Top of RAW DATA
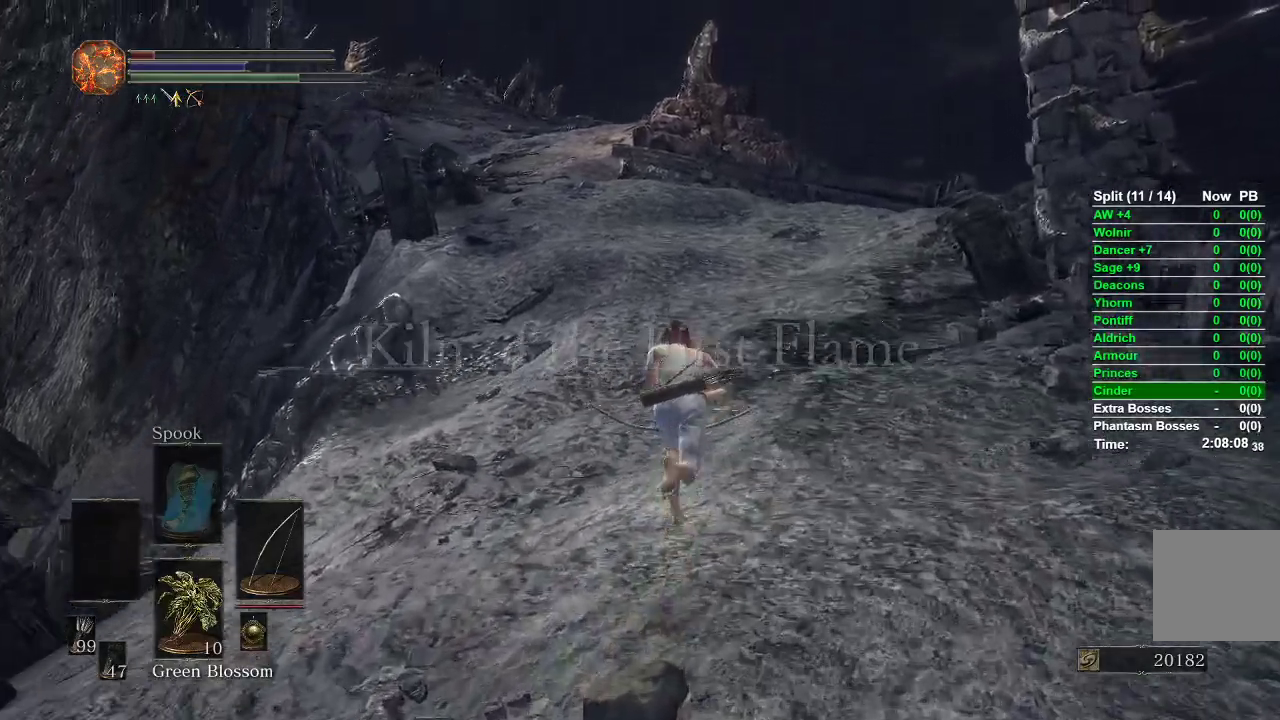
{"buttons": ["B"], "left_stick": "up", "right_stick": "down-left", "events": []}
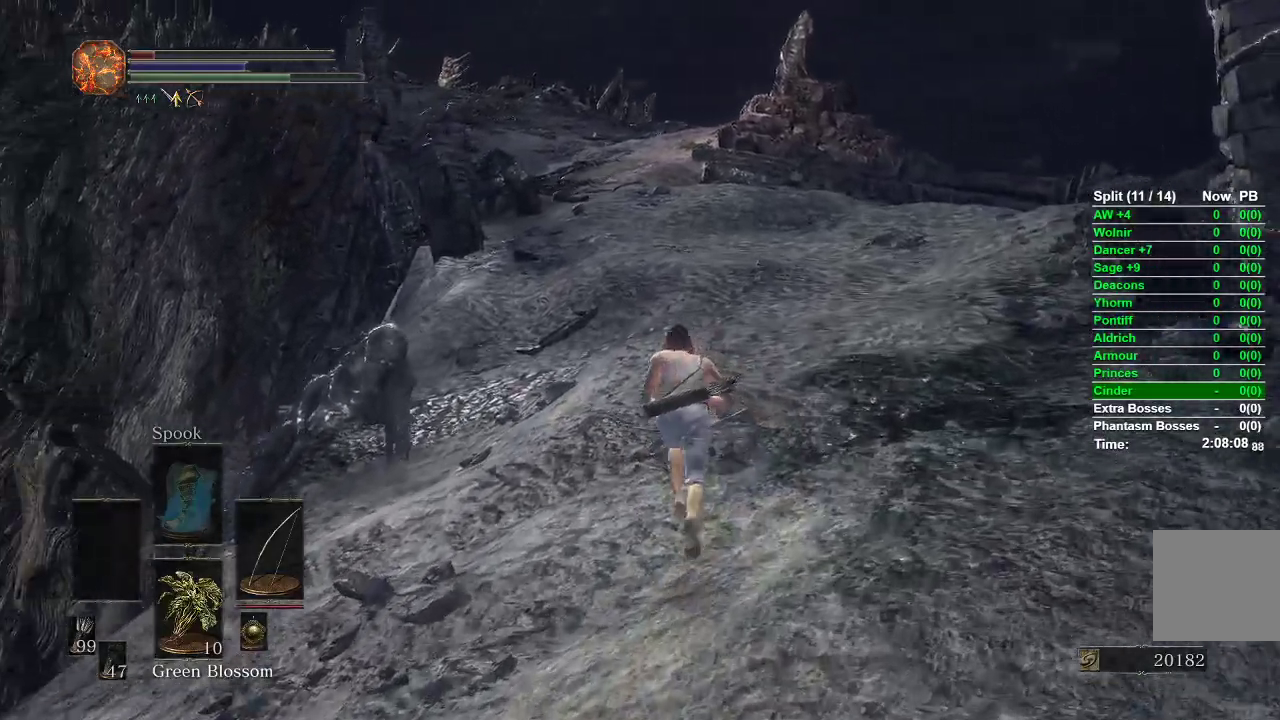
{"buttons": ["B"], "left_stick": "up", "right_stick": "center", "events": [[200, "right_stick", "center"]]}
Bottom of RAW DATA
Top of RAW DATA
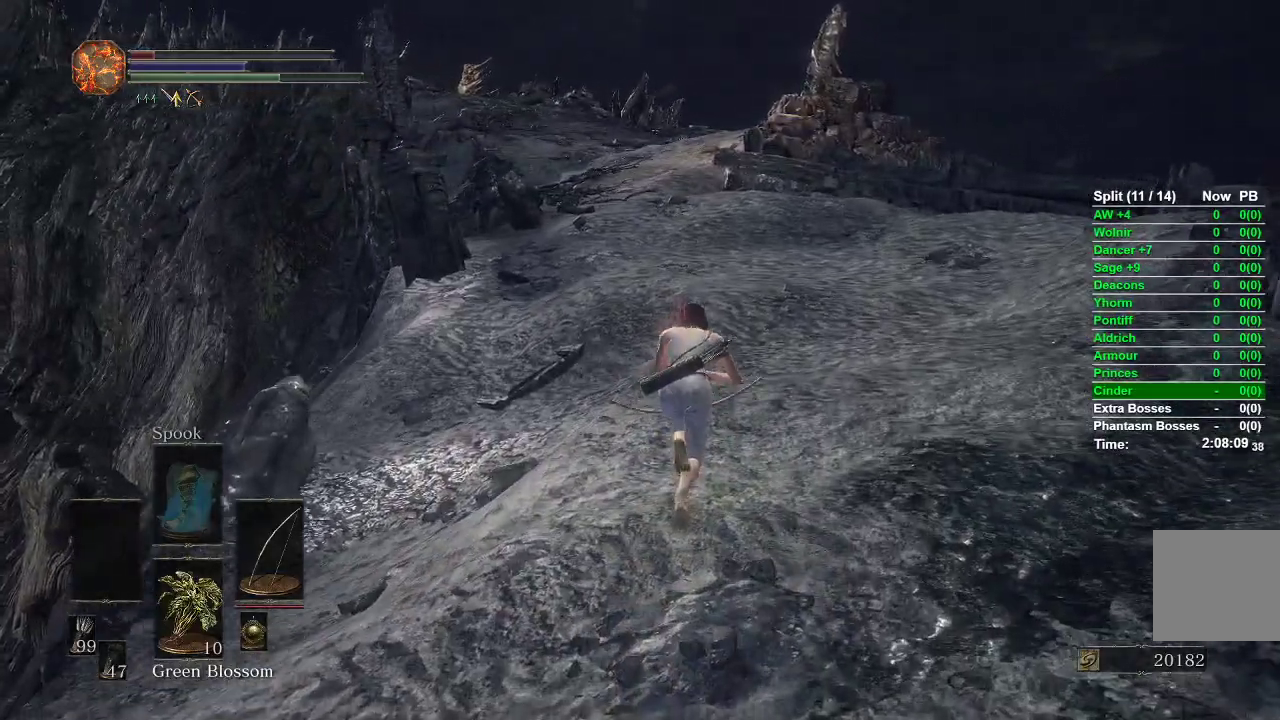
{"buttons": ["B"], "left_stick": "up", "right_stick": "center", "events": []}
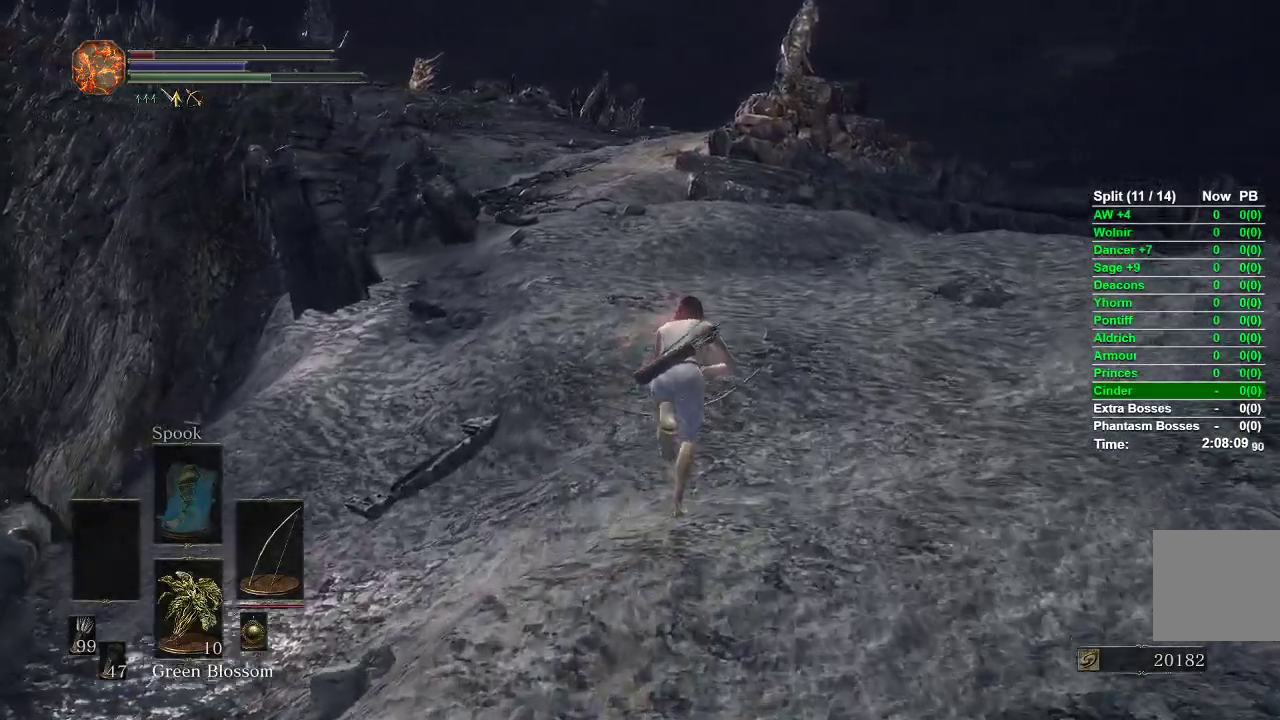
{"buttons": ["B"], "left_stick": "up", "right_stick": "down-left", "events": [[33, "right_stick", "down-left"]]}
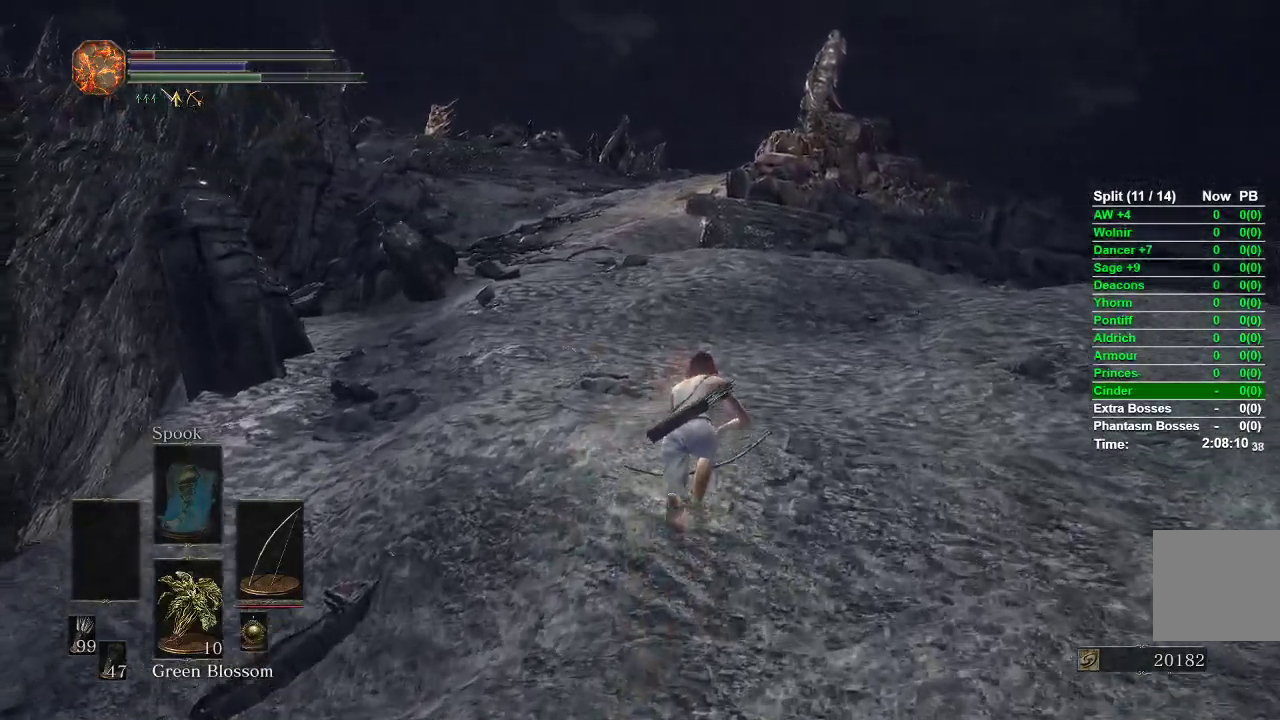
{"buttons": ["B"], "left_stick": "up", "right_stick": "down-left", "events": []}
Bottom of RAW DATA
Top of RAW DATA
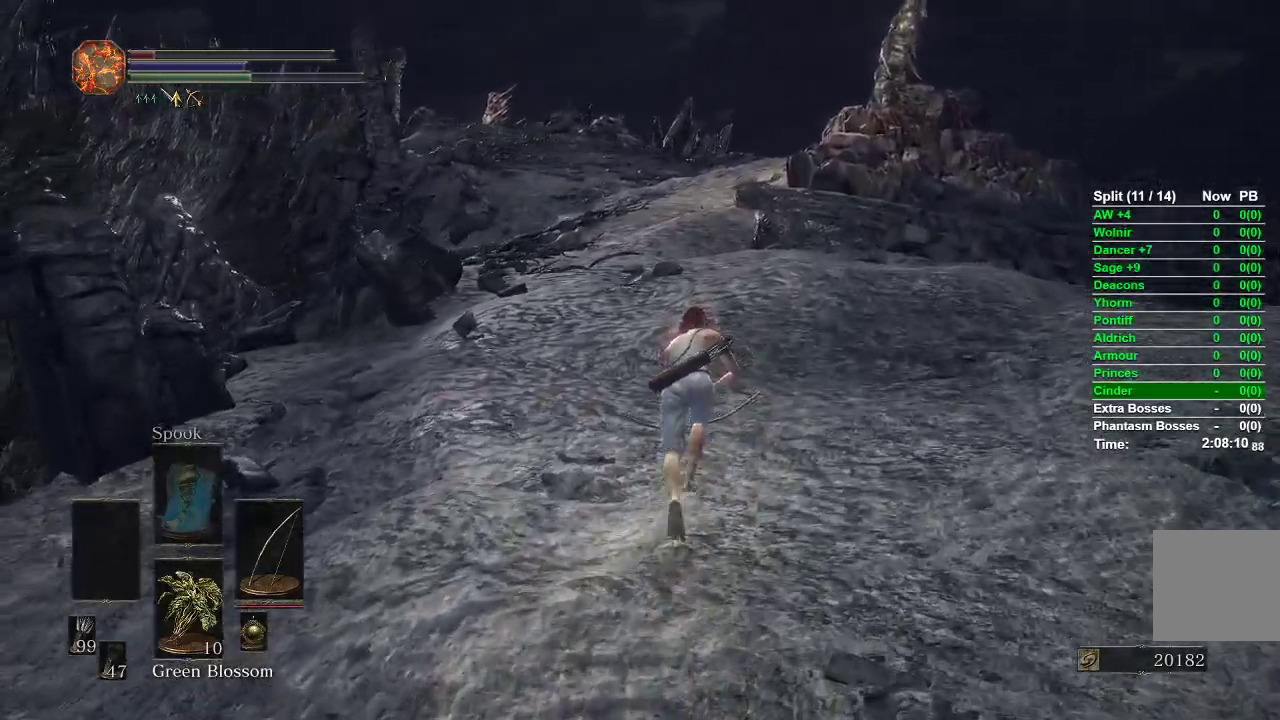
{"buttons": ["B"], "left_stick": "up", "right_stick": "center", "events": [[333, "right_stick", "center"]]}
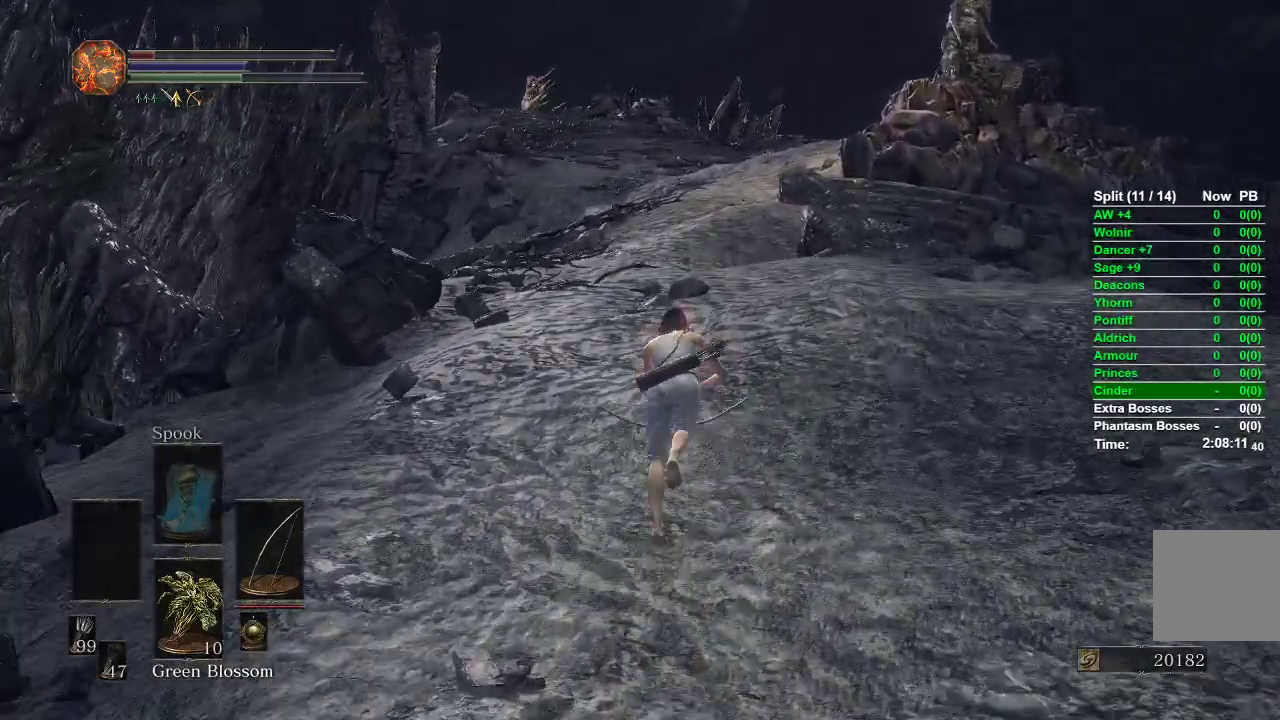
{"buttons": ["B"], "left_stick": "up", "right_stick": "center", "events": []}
Bottom of RAW DATA
◆ WHAT THE EXERCISE ASKS:
Which lines of the material contain "center"? List them.

◆ ANSWER FOR THIS EXERCISE:
{"buttons": ["B"], "left_stick": "up", "right_stick": "center", "events": [[200, "right_stick", "center"]]}
{"buttons": ["B"], "left_stick": "up", "right_stick": "center", "events": []}
{"buttons": ["B"], "left_stick": "up", "right_stick": "center", "events": [[333, "right_stick", "center"]]}
{"buttons": ["B"], "left_stick": "up", "right_stick": "center", "events": []}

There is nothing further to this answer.